## Problem details
All records below are to be repeated exactly, with the pictures left out.
########
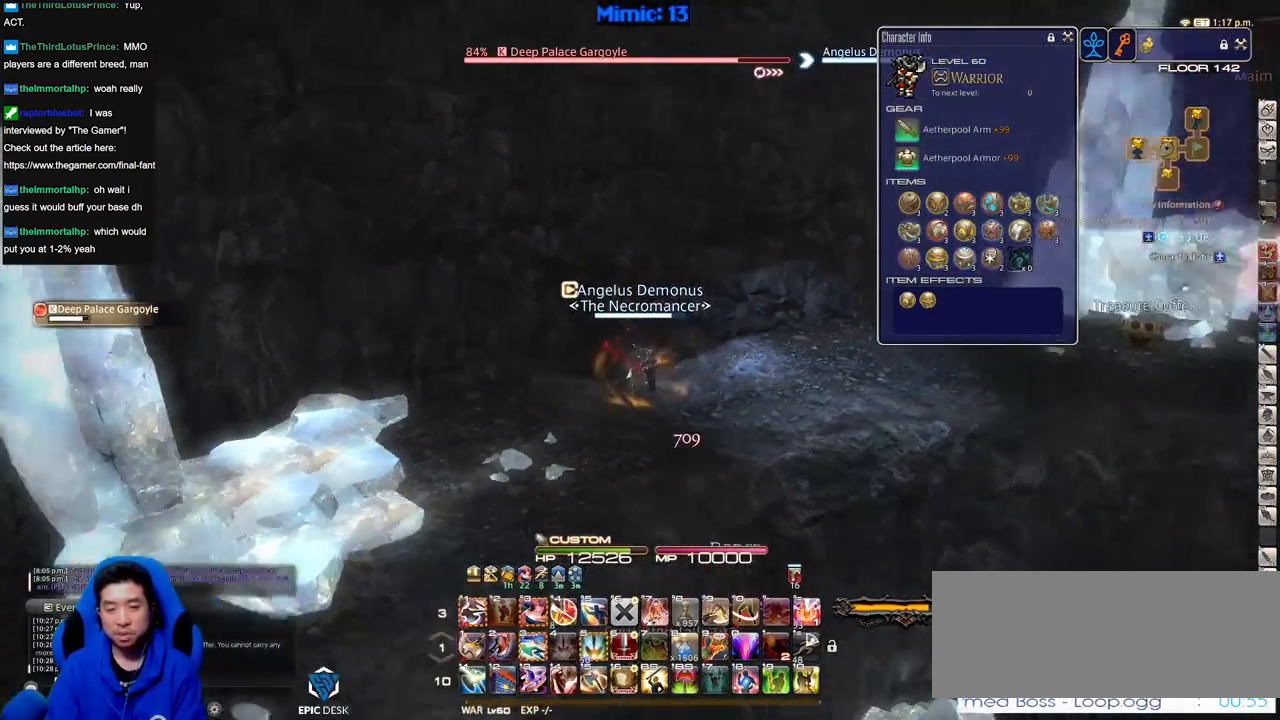
{"keys": ["p", "w"], "events": [[200, "a", "down"], [200, "p", "up"], [250, "w", "down"], [300, "p", "down"], [483, "a", "up"]]}
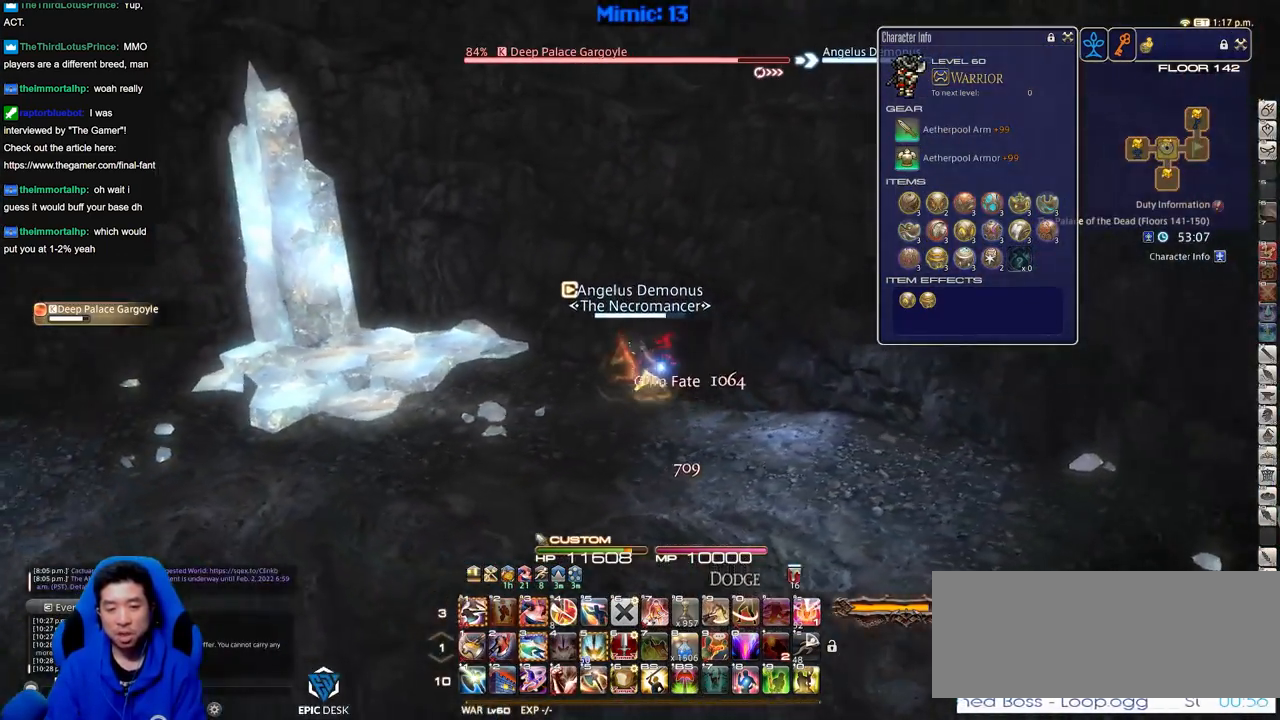
{"keys": [], "events": [[83, "w", "up"], [400, "p", "up"]]}
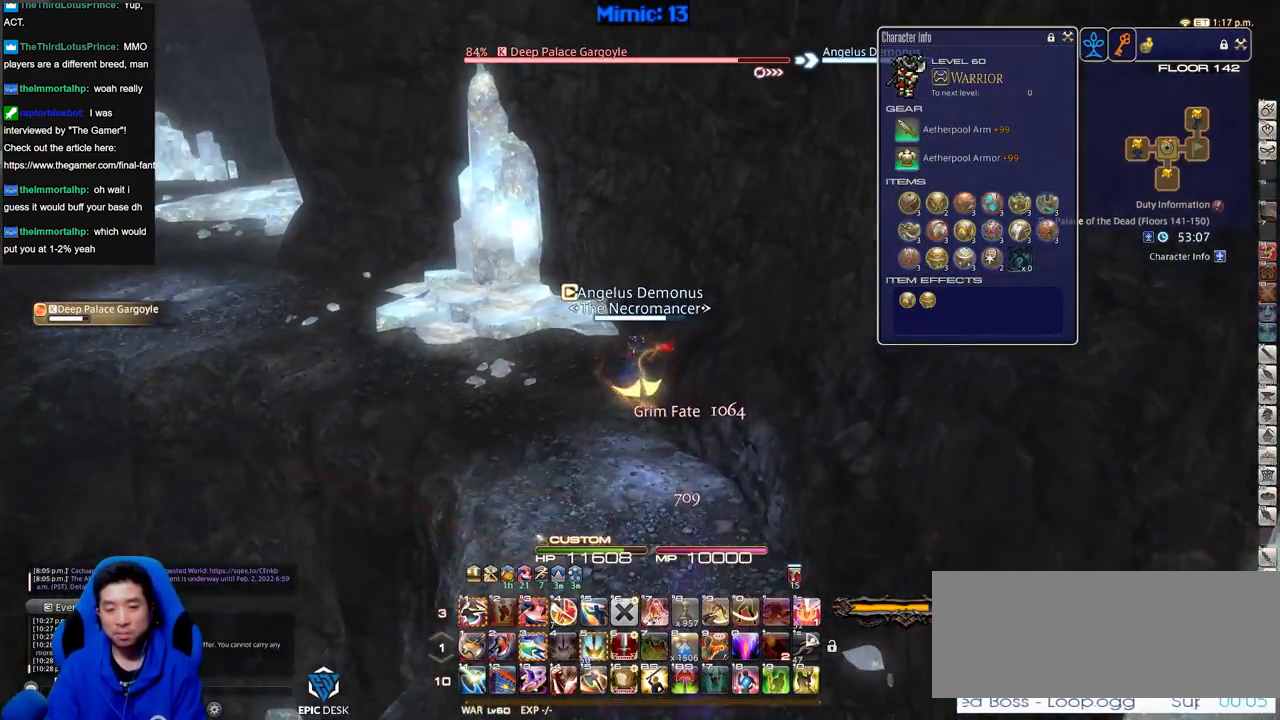
{"keys": ["rbracket", "w"], "events": [[100, "a", "down"], [100, "w", "down"], [150, "rbracket", "down"], [467, "a", "up"]]}
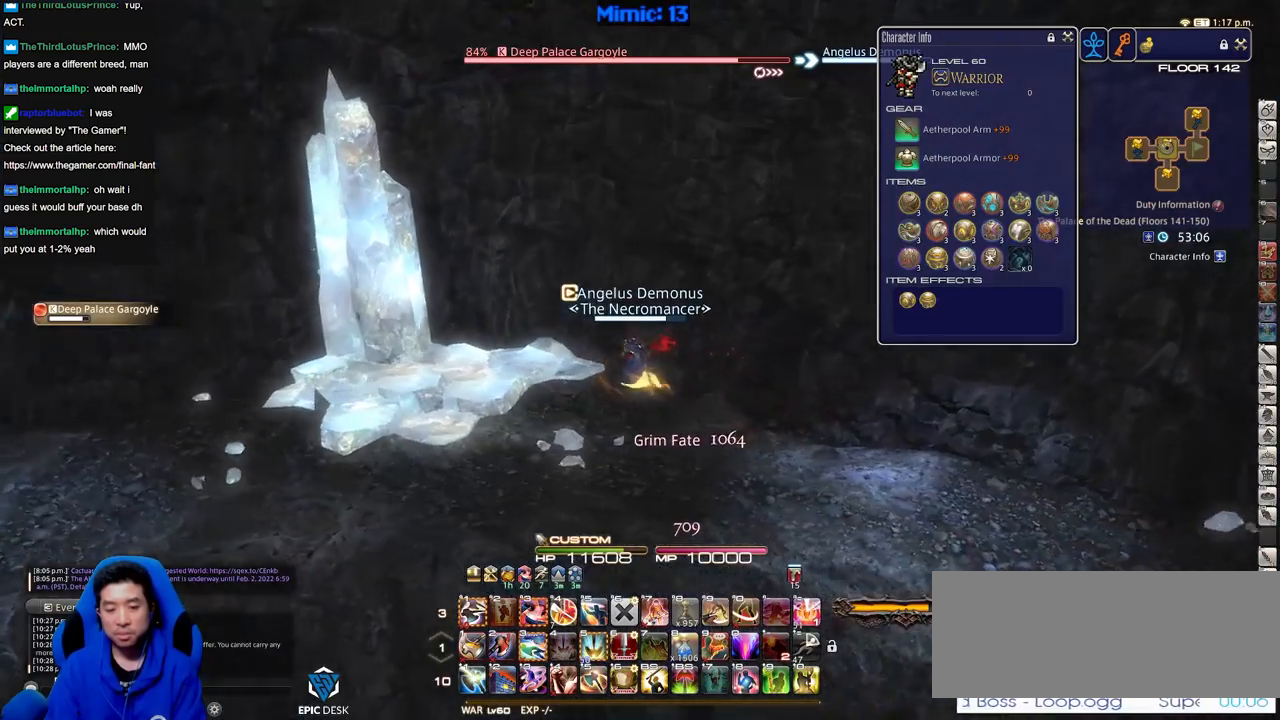
{"keys": ["d", "rbracket", "w"], "events": [[34, "return", "down"], [84, "d", "down"], [84, "w", "up"], [134, "return", "up"], [451, "w", "down"]]}
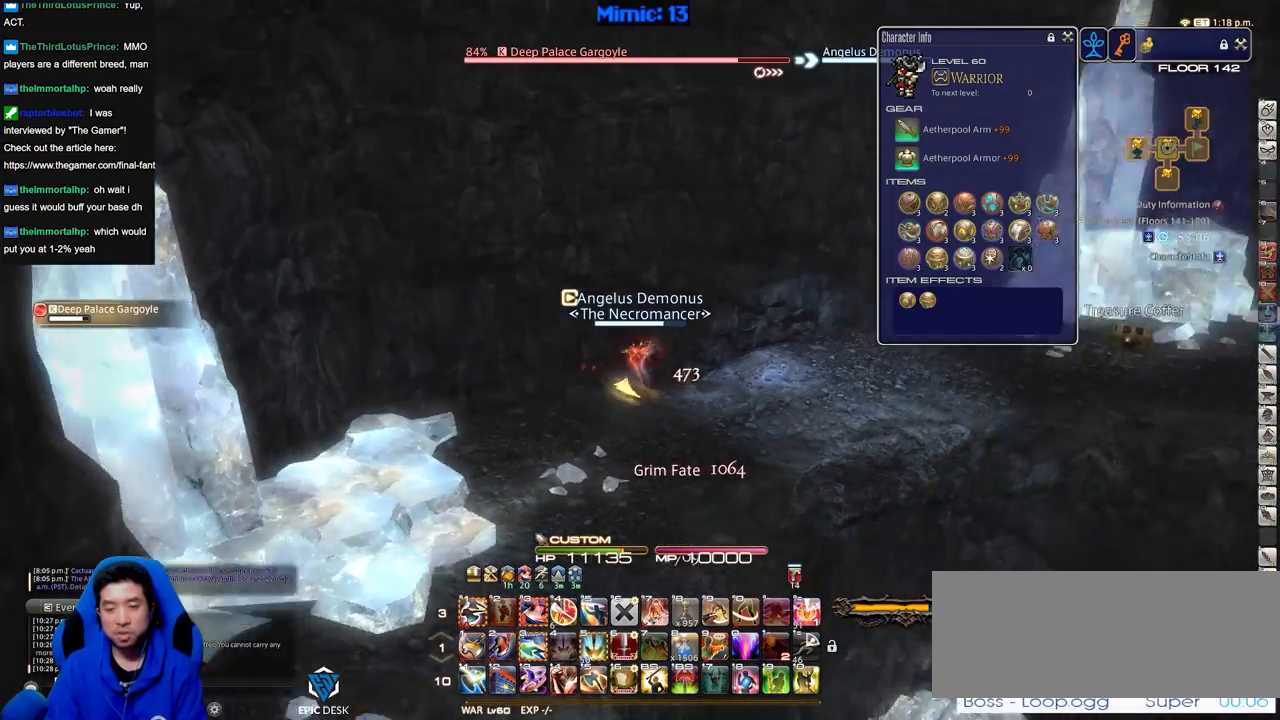
{"keys": ["w"], "events": [[50, "space", "down"], [150, "space", "up"], [183, "d", "up"], [283, "rbracket", "up"]]}
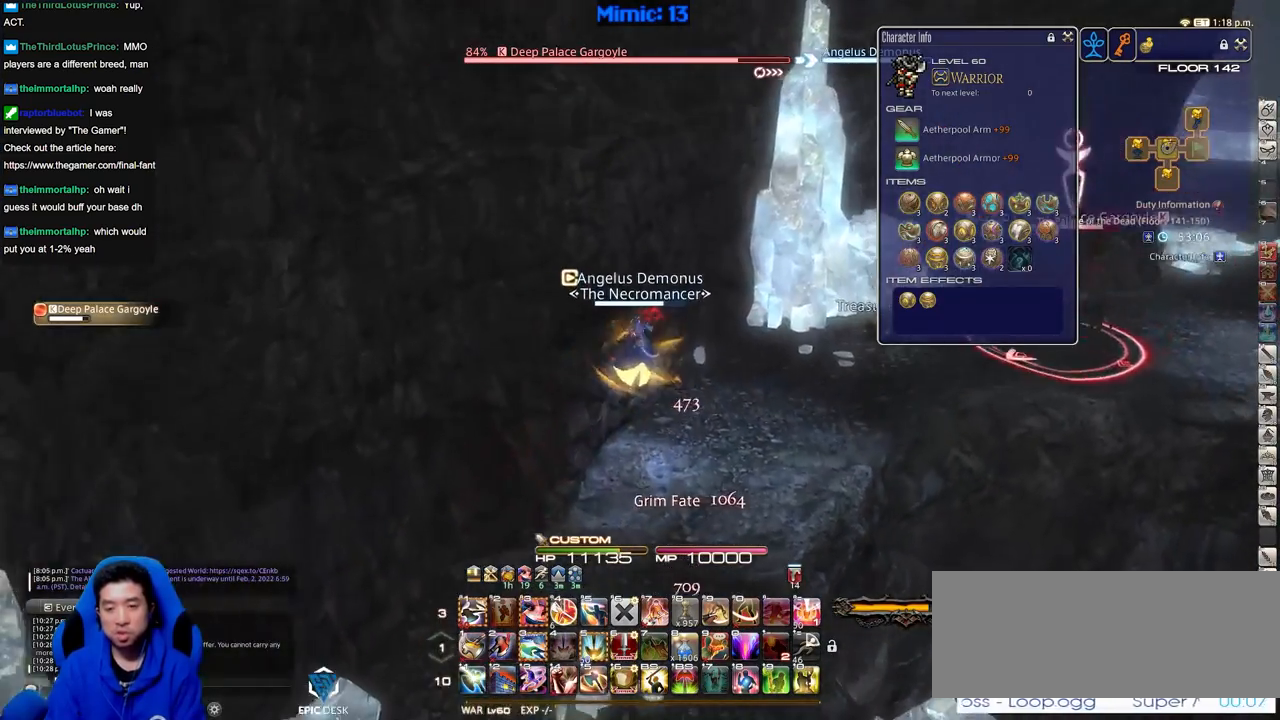
{"keys": ["alt_r", "d", "w"], "events": [[167, "d", "down"], [201, "return", "down"], [301, "return", "up"], [434, "alt_r", "down"]]}
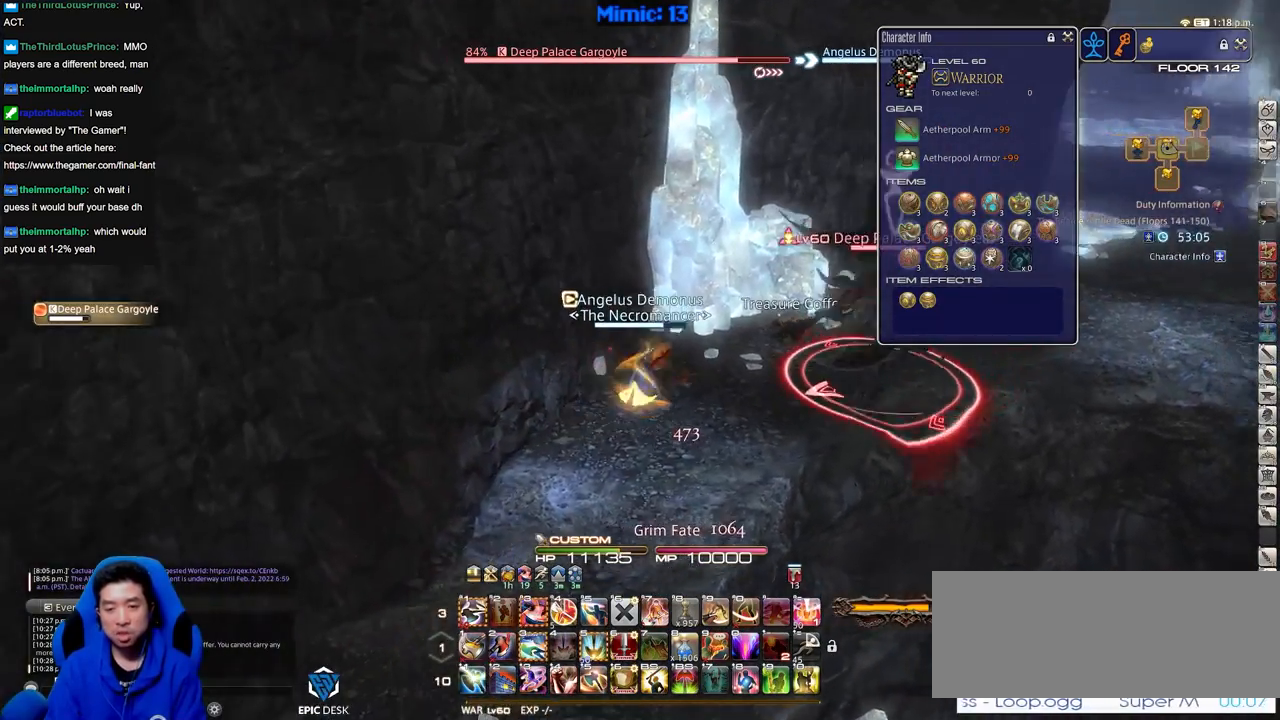
{"keys": ["d", "p", "w"], "events": [[83, "d", "up"], [183, "3", "down"], [267, "3", "up"], [317, "alt_r", "up"], [367, "p", "down"], [417, "d", "down"]]}
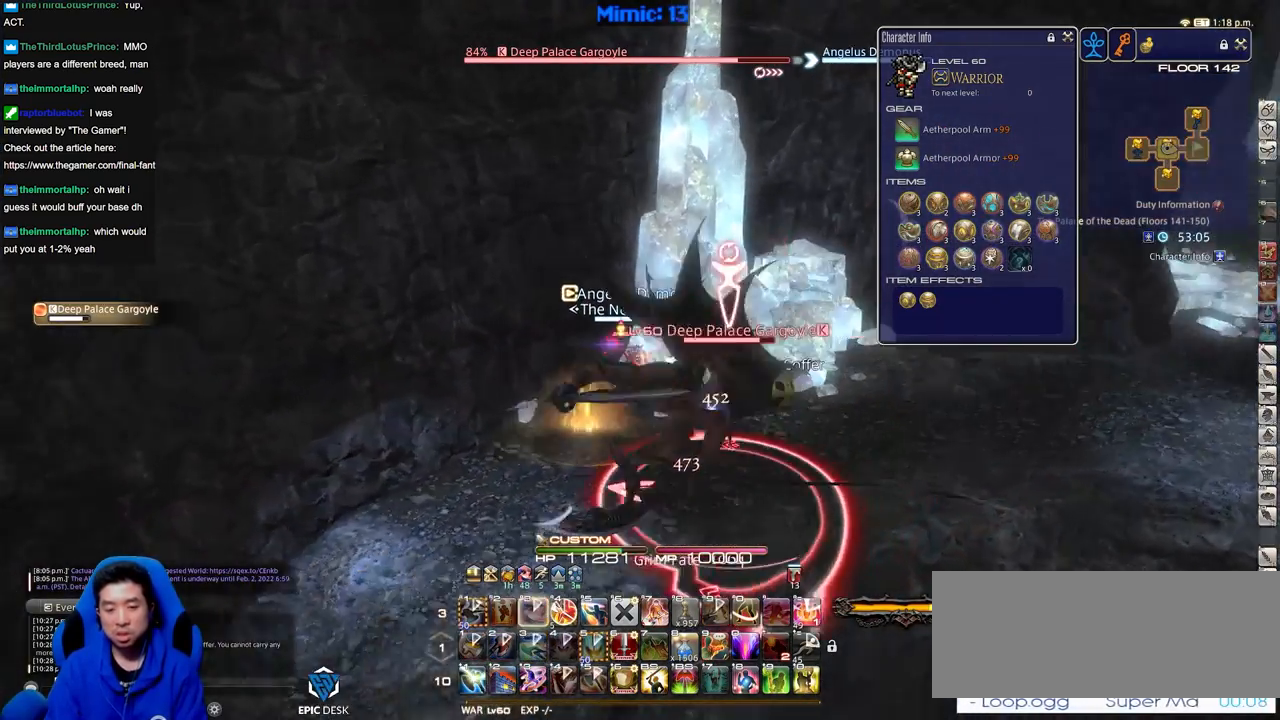
{"keys": ["a", "rbracket"], "events": [[100, "w", "up"], [234, "d", "up"], [334, "a", "down"], [334, "p", "up"], [384, "rbracket", "down"]]}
########
## Expected answer
{"keys": ["p", "w"], "events": [[200, "a", "down"], [200, "p", "up"], [250, "w", "down"], [300, "p", "down"], [483, "a", "up"]]}
{"keys": [], "events": [[83, "w", "up"], [400, "p", "up"]]}
{"keys": ["rbracket", "w"], "events": [[100, "a", "down"], [100, "w", "down"], [150, "rbracket", "down"], [467, "a", "up"]]}
{"keys": ["d", "rbracket", "w"], "events": [[34, "return", "down"], [84, "d", "down"], [84, "w", "up"], [134, "return", "up"], [451, "w", "down"]]}
{"keys": ["w"], "events": [[50, "space", "down"], [150, "space", "up"], [183, "d", "up"], [283, "rbracket", "up"]]}
{"keys": ["alt_r", "d", "w"], "events": [[167, "d", "down"], [201, "return", "down"], [301, "return", "up"], [434, "alt_r", "down"]]}
{"keys": ["d", "p", "w"], "events": [[83, "d", "up"], [183, "3", "down"], [267, "3", "up"], [317, "alt_r", "up"], [367, "p", "down"], [417, "d", "down"]]}
{"keys": ["a", "rbracket"], "events": [[100, "w", "up"], [234, "d", "up"], [334, "a", "down"], [334, "p", "up"], [384, "rbracket", "down"]]}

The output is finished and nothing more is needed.